# [What you are asked to do]
Each record should be reproduced exactly.

# [Dataset excerpts]
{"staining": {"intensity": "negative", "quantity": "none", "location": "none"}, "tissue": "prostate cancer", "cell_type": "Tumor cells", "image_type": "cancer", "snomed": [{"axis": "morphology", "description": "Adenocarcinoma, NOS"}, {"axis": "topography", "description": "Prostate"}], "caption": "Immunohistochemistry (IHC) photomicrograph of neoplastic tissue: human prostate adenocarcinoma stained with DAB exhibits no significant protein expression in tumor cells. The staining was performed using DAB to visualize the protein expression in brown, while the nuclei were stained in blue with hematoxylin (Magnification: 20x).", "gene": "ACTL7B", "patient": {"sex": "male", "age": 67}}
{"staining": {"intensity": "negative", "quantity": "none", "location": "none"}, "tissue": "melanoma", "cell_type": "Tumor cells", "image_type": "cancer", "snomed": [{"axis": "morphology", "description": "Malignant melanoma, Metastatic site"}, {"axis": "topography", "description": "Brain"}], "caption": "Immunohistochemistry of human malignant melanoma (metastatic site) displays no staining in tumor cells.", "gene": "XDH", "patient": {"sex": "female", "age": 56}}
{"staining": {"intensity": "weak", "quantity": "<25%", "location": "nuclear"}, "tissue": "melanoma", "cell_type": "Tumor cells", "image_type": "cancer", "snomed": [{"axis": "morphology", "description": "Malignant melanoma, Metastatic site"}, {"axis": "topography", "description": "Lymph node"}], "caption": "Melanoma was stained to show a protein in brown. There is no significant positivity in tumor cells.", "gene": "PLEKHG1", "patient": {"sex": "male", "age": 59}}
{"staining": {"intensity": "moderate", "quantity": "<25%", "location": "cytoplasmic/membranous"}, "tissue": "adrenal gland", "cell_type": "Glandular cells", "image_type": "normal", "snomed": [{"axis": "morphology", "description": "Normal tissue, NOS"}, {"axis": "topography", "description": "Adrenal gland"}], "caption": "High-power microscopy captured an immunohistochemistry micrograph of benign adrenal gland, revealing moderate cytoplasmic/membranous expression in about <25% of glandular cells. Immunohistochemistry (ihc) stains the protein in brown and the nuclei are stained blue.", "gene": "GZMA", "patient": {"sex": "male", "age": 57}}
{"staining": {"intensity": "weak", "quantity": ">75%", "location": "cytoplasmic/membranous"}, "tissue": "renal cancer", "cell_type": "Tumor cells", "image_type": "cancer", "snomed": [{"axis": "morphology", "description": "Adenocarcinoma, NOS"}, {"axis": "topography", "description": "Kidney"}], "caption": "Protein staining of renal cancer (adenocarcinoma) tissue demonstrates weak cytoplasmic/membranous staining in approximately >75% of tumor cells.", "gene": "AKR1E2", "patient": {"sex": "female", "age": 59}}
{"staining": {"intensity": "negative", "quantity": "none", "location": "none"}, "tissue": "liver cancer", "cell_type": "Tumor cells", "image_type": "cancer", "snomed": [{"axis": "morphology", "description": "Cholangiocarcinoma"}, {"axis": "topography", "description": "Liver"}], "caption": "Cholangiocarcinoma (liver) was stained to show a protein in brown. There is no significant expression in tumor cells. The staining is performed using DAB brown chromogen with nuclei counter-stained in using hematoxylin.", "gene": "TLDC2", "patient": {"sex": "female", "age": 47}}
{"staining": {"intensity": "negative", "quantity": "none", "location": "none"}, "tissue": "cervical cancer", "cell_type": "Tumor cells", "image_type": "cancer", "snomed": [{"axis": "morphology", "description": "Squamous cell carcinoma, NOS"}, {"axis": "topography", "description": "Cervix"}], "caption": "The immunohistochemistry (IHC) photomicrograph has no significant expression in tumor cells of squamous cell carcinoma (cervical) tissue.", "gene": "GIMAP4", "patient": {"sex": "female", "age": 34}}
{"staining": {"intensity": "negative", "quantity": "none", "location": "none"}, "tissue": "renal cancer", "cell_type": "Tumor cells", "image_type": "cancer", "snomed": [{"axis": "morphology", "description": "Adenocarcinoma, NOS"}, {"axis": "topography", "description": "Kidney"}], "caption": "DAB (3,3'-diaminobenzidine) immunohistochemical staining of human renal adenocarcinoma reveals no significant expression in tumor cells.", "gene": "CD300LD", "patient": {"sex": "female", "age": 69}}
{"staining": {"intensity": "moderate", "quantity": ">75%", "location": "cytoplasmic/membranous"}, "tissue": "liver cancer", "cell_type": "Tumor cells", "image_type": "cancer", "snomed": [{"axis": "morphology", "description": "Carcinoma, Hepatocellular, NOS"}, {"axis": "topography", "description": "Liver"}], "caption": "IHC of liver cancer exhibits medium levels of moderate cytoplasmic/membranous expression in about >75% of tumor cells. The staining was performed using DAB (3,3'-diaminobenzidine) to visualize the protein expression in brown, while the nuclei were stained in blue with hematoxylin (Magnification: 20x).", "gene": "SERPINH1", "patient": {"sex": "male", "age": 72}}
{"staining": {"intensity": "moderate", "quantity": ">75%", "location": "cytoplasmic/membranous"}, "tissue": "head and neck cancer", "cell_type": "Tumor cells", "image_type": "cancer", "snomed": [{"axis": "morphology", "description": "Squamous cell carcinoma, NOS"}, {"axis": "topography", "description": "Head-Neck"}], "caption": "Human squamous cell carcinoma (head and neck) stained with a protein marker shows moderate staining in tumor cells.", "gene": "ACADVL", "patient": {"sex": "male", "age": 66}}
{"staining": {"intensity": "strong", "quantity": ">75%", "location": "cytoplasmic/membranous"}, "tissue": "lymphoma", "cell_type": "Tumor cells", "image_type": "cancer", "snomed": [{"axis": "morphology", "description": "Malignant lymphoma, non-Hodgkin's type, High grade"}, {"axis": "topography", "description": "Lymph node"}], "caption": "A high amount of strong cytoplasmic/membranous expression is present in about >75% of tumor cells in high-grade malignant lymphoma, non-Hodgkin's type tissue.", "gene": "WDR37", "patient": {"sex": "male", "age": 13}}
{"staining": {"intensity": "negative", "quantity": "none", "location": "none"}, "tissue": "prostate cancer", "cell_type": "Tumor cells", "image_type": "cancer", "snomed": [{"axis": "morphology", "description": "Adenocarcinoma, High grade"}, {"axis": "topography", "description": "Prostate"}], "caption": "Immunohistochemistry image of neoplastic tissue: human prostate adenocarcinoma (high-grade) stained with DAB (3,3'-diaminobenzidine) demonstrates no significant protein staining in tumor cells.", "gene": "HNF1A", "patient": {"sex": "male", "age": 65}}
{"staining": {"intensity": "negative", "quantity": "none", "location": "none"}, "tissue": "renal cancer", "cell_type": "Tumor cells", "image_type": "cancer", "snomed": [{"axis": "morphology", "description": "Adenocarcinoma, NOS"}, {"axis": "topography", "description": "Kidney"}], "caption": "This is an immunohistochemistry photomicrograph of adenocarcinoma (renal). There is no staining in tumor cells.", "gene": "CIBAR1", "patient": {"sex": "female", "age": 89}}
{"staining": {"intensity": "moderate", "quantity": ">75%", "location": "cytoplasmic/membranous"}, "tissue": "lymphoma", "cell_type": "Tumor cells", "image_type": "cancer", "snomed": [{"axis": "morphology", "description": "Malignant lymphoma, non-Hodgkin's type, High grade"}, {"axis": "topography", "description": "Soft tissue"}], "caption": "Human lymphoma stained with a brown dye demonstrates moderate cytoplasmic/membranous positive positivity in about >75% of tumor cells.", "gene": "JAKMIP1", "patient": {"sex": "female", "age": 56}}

# [Completed task]
{"staining": {"intensity": "negative", "quantity": "none", "location": "none"}, "tissue": "prostate cancer", "cell_type": "Tumor cells", "image_type": "cancer", "snomed": [{"axis": "morphology", "description": "Adenocarcinoma, NOS"}, {"axis": "topography", "description": "Prostate"}], "caption": "Immunohistochemistry (IHC) photomicrograph of neoplastic tissue: human prostate adenocarcinoma stained with DAB exhibits no significant protein expression in tumor cells. The staining was performed using DAB to visualize the protein expression in brown, while the nuclei were stained in blue with hematoxylin (Magnification: 20x).", "gene": "ACTL7B", "patient": {"sex": "male", "age": 67}}
{"staining": {"intensity": "negative", "quantity": "none", "location": "none"}, "tissue": "melanoma", "cell_type": "Tumor cells", "image_type": "cancer", "snomed": [{"axis": "morphology", "description": "Malignant melanoma, Metastatic site"}, {"axis": "topography", "description": "Brain"}], "caption": "Immunohistochemistry of human malignant melanoma (metastatic site) displays no staining in tumor cells.", "gene": "XDH", "patient": {"sex": "female", "age": 56}}
{"staining": {"intensity": "weak", "quantity": "<25%", "location": "nuclear"}, "tissue": "melanoma", "cell_type": "Tumor cells", "image_type": "cancer", "snomed": [{"axis": "morphology", "description": "Malignant melanoma, Metastatic site"}, {"axis": "topography", "description": "Lymph node"}], "caption": "Melanoma was stained to show a protein in brown. There is no significant positivity in tumor cells.", "gene": "PLEKHG1", "patient": {"sex": "male", "age": 59}}
{"staining": {"intensity": "moderate", "quantity": "<25%", "location": "cytoplasmic/membranous"}, "tissue": "adrenal gland", "cell_type": "Glandular cells", "image_type": "normal", "snomed": [{"axis": "morphology", "description": "Normal tissue, NOS"}, {"axis": "topography", "description": "Adrenal gland"}], "caption": "High-power microscopy captured an immunohistochemistry micrograph of benign adrenal gland, revealing moderate cytoplasmic/membranous expression in about <25% of glandular cells. Immunohistochemistry (ihc) stains the protein in brown and the nuclei are stained blue.", "gene": "GZMA", "patient": {"sex": "male", "age": 57}}
{"staining": {"intensity": "weak", "quantity": ">75%", "location": "cytoplasmic/membranous"}, "tissue": "renal cancer", "cell_type": "Tumor cells", "image_type": "cancer", "snomed": [{"axis": "morphology", "description": "Adenocarcinoma, NOS"}, {"axis": "topography", "description": "Kidney"}], "caption": "Protein staining of renal cancer (adenocarcinoma) tissue demonstrates weak cytoplasmic/membranous staining in approximately >75% of tumor cells.", "gene": "AKR1E2", "patient": {"sex": "female", "age": 59}}
{"staining": {"intensity": "negative", "quantity": "none", "location": "none"}, "tissue": "liver cancer", "cell_type": "Tumor cells", "image_type": "cancer", "snomed": [{"axis": "morphology", "description": "Cholangiocarcinoma"}, {"axis": "topography", "description": "Liver"}], "caption": "Cholangiocarcinoma (liver) was stained to show a protein in brown. There is no significant expression in tumor cells. The staining is performed using DAB brown chromogen with nuclei counter-stained in using hematoxylin.", "gene": "TLDC2", "patient": {"sex": "female", "age": 47}}
{"staining": {"intensity": "negative", "quantity": "none", "location": "none"}, "tissue": "cervical cancer", "cell_type": "Tumor cells", "image_type": "cancer", "snomed": [{"axis": "morphology", "description": "Squamous cell carcinoma, NOS"}, {"axis": "topography", "description": "Cervix"}], "caption": "The immunohistochemistry (IHC) photomicrograph has no significant expression in tumor cells of squamous cell carcinoma (cervical) tissue.", "gene": "GIMAP4", "patient": {"sex": "female", "age": 34}}
{"staining": {"intensity": "negative", "quantity": "none", "location": "none"}, "tissue": "renal cancer", "cell_type": "Tumor cells", "image_type": "cancer", "snomed": [{"axis": "morphology", "description": "Adenocarcinoma, NOS"}, {"axis": "topography", "description": "Kidney"}], "caption": "DAB (3,3'-diaminobenzidine) immunohistochemical staining of human renal adenocarcinoma reveals no significant expression in tumor cells.", "gene": "CD300LD", "patient": {"sex": "female", "age": 69}}
{"staining": {"intensity": "moderate", "quantity": ">75%", "location": "cytoplasmic/membranous"}, "tissue": "liver cancer", "cell_type": "Tumor cells", "image_type": "cancer", "snomed": [{"axis": "morphology", "description": "Carcinoma, Hepatocellular, NOS"}, {"axis": "topography", "description": "Liver"}], "caption": "IHC of liver cancer exhibits medium levels of moderate cytoplasmic/membranous expression in about >75% of tumor cells. The staining was performed using DAB (3,3'-diaminobenzidine) to visualize the protein expression in brown, while the nuclei were stained in blue with hematoxylin (Magnification: 20x).", "gene": "SERPINH1", "patient": {"sex": "male", "age": 72}}
{"staining": {"intensity": "moderate", "quantity": ">75%", "location": "cytoplasmic/membranous"}, "tissue": "head and neck cancer", "cell_type": "Tumor cells", "image_type": "cancer", "snomed": [{"axis": "morphology", "description": "Squamous cell carcinoma, NOS"}, {"axis": "topography", "description": "Head-Neck"}], "caption": "Human squamous cell carcinoma (head and neck) stained with a protein marker shows moderate staining in tumor cells.", "gene": "ACADVL", "patient": {"sex": "male", "age": 66}}
{"staining": {"intensity": "strong", "quantity": ">75%", "location": "cytoplasmic/membranous"}, "tissue": "lymphoma", "cell_type": "Tumor cells", "image_type": "cancer", "snomed": [{"axis": "morphology", "description": "Malignant lymphoma, non-Hodgkin's type, High grade"}, {"axis": "topography", "description": "Lymph node"}], "caption": "A high amount of strong cytoplasmic/membranous expression is present in about >75% of tumor cells in high-grade malignant lymphoma, non-Hodgkin's type tissue.", "gene": "WDR37", "patient": {"sex": "male", "age": 13}}
{"staining": {"intensity": "negative", "quantity": "none", "location": "none"}, "tissue": "prostate cancer", "cell_type": "Tumor cells", "image_type": "cancer", "snomed": [{"axis": "morphology", "description": "Adenocarcinoma, High grade"}, {"axis": "topography", "description": "Prostate"}], "caption": "Immunohistochemistry image of neoplastic tissue: human prostate adenocarcinoma (high-grade) stained with DAB (3,3'-diaminobenzidine) demonstrates no significant protein staining in tumor cells.", "gene": "HNF1A", "patient": {"sex": "male", "age": 65}}
{"staining": {"intensity": "negative", "quantity": "none", "location": "none"}, "tissue": "renal cancer", "cell_type": "Tumor cells", "image_type": "cancer", "snomed": [{"axis": "morphology", "description": "Adenocarcinoma, NOS"}, {"axis": "topography", "description": "Kidney"}], "caption": "This is an immunohistochemistry photomicrograph of adenocarcinoma (renal). There is no staining in tumor cells.", "gene": "CIBAR1", "patient": {"sex": "female", "age": 89}}
{"staining": {"intensity": "moderate", "quantity": ">75%", "location": "cytoplasmic/membranous"}, "tissue": "lymphoma", "cell_type": "Tumor cells", "image_type": "cancer", "snomed": [{"axis": "morphology", "description": "Malignant lymphoma, non-Hodgkin's type, High grade"}, {"axis": "topography", "description": "Soft tissue"}], "caption": "Human lymphoma stained with a brown dye demonstrates moderate cytoplasmic/membranous positive positivity in about >75% of tumor cells.", "gene": "JAKMIP1", "patient": {"sex": "female", "age": 56}}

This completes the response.